**PASSAGE PROVIDED:**
Can you tell us about yourself, your role at your current company/institution and what you do there?
My name is Barbara Rothen-Rutishauser. I’m a professor of BioNanomaterials in the Adolphe Merkle Institute at the University of Fribourg, Switzerland. I co-chair the BioNanomaterials group with my colleague Prof. Alke Fink. She is a materials engineer by training, and I’m a cell biologist, so we are very complementary. This is reflected in the different projects we are currently undertaking which can be material focused or centered around biological tissue models. My work is mostly research-related. I supervise projects, write grants and papers, and work alongside our partners. In addition, I also do some administrative work and teach classes at university.

How did you get started with 3D bioprinting?
It was about eight years ago when Marc Thurner, the former founder and CEO of REGENHU, approached us for a collaboration through which we were able to obtain funds to acquire a 3D bioprinter and start our first research project aimed at designing an in vitro lung model based on a novel bioprinting approach.

What motivates you most about your work?
The freedom of being able to define the directions of our research, and build on our expertise and our networks. If I come up with an idea, I’m free to make it a reality and that, to me, is really what I love the most about my work. Another important driver for me is to find ways to reduce and eliminate animal testing. One approach is to improve tissue models that also allow testing of novel nanoparticles or drugs. Finding ways to help improve lives while reducing animal experimentation is very rewarding to me.

What projects are you currently working on?
We have quite a broad spectrum of interesting projects. We currently have a number where we investigate nanoparticle design in order to find out how these particles can direct cell behavior. We also have some applied projects where we use advanced tissue models. An important part of my research revolves around lung models – improving their reliability and robustness – and testing nanoparticles that can be released in an occupational scenario. We recently implemented other tissue models such as skin and intestine tissue. It’s mainly about hazard assessment and testing novel drugs.

How are 3D bioprinting/bioprinting technologies involved in your work?
We are currently part of a SINERGIA consortium, a project funded by the Swiss National Science Foundation. It’s a collaboration between the University of Applied Swiss Sciences, the University of Basel, and the University Hospital of Basel. For this project, we have been tasked with creating a model of the human omentum, a tissue sheet in the stomach that seems to play an important role in the development of ovarian cancer. One of my PhD students is using a 3D bioprinter to design a 3D model of the omentum including endothelial cells, mesothelial cells, fat cells, microphage spheroids, etc. We want to have a model where we can test personalized cells with different chemotherapy drugs.

What are some of the challenges that you see in the field of bioprinting and day-to-day in your lab?
Bioprinters currently rely on a lot of expertise in order to function both from a technical and biological perspective. I think whoever uses the bioprinters needs to have some technical experience, or have a biological background and be motivated to learn. Using the machines for cell cultures can also be quite difficult, but this can be easily fixed by organizing trainings and workshops.

**WORK ORDER:** Quote the bioprinting interview word for word, starting with "Can you tell" and going on through "with 3D bioprinting?". The data that come next have no connection to the bioprinting interview.

Page segmentation data:
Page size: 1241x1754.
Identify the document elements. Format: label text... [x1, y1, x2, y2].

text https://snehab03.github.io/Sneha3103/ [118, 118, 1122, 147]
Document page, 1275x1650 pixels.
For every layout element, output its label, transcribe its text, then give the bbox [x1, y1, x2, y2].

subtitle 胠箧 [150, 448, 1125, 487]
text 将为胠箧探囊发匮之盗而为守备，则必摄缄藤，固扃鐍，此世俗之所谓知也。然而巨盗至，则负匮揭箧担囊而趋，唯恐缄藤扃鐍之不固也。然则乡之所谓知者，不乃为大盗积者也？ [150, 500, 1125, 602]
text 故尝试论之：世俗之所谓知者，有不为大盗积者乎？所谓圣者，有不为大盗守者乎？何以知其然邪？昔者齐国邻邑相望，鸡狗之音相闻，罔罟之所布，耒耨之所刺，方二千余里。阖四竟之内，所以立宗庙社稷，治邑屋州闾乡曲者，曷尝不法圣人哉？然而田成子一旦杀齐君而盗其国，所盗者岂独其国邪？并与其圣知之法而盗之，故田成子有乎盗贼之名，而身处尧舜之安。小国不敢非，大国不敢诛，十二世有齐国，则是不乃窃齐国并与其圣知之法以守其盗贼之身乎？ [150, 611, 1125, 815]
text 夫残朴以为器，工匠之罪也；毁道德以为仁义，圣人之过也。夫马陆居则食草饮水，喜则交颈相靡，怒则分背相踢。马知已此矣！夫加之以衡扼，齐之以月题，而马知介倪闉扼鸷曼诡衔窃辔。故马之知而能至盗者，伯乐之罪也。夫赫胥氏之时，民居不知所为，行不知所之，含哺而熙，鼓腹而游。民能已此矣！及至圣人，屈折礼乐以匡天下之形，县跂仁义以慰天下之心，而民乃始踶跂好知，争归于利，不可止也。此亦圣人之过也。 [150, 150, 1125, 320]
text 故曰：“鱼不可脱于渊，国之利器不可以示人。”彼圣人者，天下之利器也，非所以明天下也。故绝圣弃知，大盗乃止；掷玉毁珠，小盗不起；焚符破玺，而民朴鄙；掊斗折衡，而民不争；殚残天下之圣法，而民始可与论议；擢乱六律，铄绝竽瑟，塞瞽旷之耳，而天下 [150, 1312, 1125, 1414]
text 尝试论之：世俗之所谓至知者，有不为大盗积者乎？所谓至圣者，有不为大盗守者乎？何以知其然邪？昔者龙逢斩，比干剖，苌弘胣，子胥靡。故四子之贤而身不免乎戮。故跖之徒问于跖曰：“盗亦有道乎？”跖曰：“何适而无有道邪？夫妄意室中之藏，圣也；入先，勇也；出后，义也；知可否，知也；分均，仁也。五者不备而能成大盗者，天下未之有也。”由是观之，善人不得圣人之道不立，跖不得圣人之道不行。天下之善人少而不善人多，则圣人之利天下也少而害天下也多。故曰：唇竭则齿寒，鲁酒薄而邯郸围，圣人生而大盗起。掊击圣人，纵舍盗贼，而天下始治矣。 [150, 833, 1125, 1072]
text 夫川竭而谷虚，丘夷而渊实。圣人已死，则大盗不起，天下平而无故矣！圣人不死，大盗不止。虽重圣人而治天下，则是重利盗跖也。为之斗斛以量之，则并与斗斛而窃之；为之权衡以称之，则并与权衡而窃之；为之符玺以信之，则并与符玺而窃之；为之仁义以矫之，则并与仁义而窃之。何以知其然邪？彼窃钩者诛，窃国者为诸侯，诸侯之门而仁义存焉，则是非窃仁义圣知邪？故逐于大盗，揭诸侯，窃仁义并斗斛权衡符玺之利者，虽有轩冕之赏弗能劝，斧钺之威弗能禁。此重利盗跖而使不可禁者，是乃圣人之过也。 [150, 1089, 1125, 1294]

**RESPONSE BELOW:**
Can you tell us about yourself, your role at your current company/institution and what you do there?
My name is Barbara Rothen-Rutishauser. I’m a professor of BioNanomaterials in the Adolphe Merkle Institute at the University of Fribourg, Switzerland. I co-chair the BioNanomaterials group with my colleague Prof. Alke Fink. She is a materials engineer by training, and I’m a cell biologist, so we are very complementary. This is reflected in the different projects we are currently undertaking which can be material focused or centered around biological tissue models. My work is mostly research-related. I supervise projects, write grants and papers, and work alongside our partners. In addition, I also do some administrative work and teach classes at university.

How did you get started with 3D bioprinting?